Telephone numbers in Kazakhstan
- Location of Kazakhstan
- Country: Kazakhstan
- Continent: Asia
- Regulator: Ministry of Transport and Communications of the Republic of Kazakhstan
- NSN length: 10
- Format: (0xx) xxx xx xx (6xx) xxx xx xx (7xx) xxx xx xx
- Country code: 7
- International access: 8~10
- Long-distance: 8~

= Telephone numbers in Kazakhstan =

Telephone numbers in Kazakhstan are regulated by the Telecommunications Committee of the Ministry of Digital Development, Innovations, and Aerospace Industry in the Republic of Kazakhstan, and administered by telecommunication providers, such as Kazakhtelecom, a state-backed and the largest national operator.

Kazakhstan shares country code 7 with Russia since its independence in 1991. In 2021, ITU reserved the code 997 for Kazakhstan. While the country planned to activate it by January 2023, it was decided to keep country code 7.

== Country code ==
Kazakhstan is a member of the International Telecommunication Union (ITU), and has been using the ITU-assigned country code 7 jointly with Russia in an integrated numbering plan since the breakup of the Soviet Union. In 2021, ITU reserved country code 997 for Kazakhstan, which the government planned to activate on 1 January 2023 with a two-year period of permissive dialling for the former code 7. The plan was abandoned in November 2023, when it was reported that Kazakhstan instead had been working on a new code-sharing agreement with Russia.

==Numbering plan==
Under an agreement with Russia signed on 11 June 2006, Kazakhstan was assigned zone codes 6xx and 7xx (x = 0 to 9) in the integrated numbering plan with ITU country code 7.
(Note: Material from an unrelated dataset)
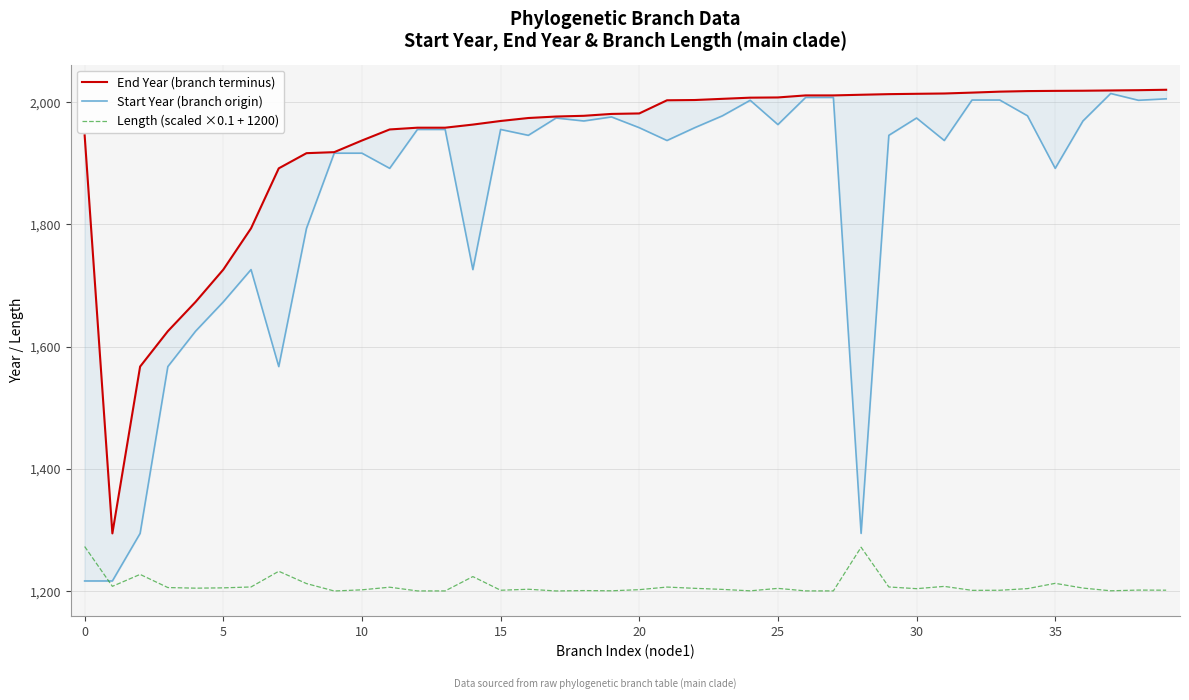

What is the lowest value of the Length (scaled ×0.1 + 1200) series?

1200.2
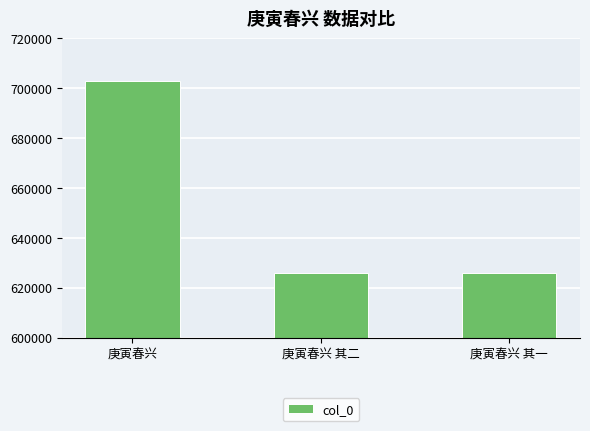

What is the approximate value at 庚寅春兴?

703090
===Geographical numbers===
Geographical (landline) telephone numbers in Kazakhstan consist of ten digits:
- zone code: the leading three digits
- area code: the following one or two digits
- subscriber number: the last six or five digits, depending on the length of the area code.
Geographic numbers use zone codes in the range from 710 to 729. Prior to the 2006 agreement, landlines used zone codes in the 3xx range; as zone codes 3xx were assigned to Russia, zone codes in Kazakhstan were changed by substituting the leading 3 with 7 in mid-2007.

List of zone codes
| Zone code | Region |
| 710 | Karaganda Region |
| 711 | West Kazakhstan Region |
| 712 | Atyrau Region |
| 713 | Aktobe Region |
| 714 | Kostanay Region |
| 715 | North Kazakhstan Region |
| 716 | Akmola Region |
| 717 | Astana |
| 718 | Pavlodar Region |
| 721 | Karaganda Region |
| 722 | East Kazakhstan Region |
723
| 724 | Kyzylorda Region |
| 725 | Shymkent |
Turkistan Region
| 726 | Jambyl Region |
| 727 | Almaty |
Almaty Region
| 728 | Almaty Region |
| 729 | Mangystau Region |

===Non-geographical numbers===
Non-geographical numbers start with 75x or 76x.

===Mobile numbers===
Mobile numbers have 10 digits starting with 70x or 77x.

==Dialling procedures==
=== Local and national dialling ===
Calls within a single area code can be made by dialling the seven-digit subscriber number alone. For long-distance calls, callers from landline numbers dial the long-distance prefix 8, wait for a tone, and then dial the zone code and number. Modern exchanges no longer require waiting for the tone, nor does mobile telephony where the long-distance prefix is not required.

=== International dialling ===
The international dialling prefix is 8~10 – callers dial 8, wait for a tone, and then dial 10 immediately followed by the country code and the remainder of the number. Modern exchanges no longer require waiting for the tone.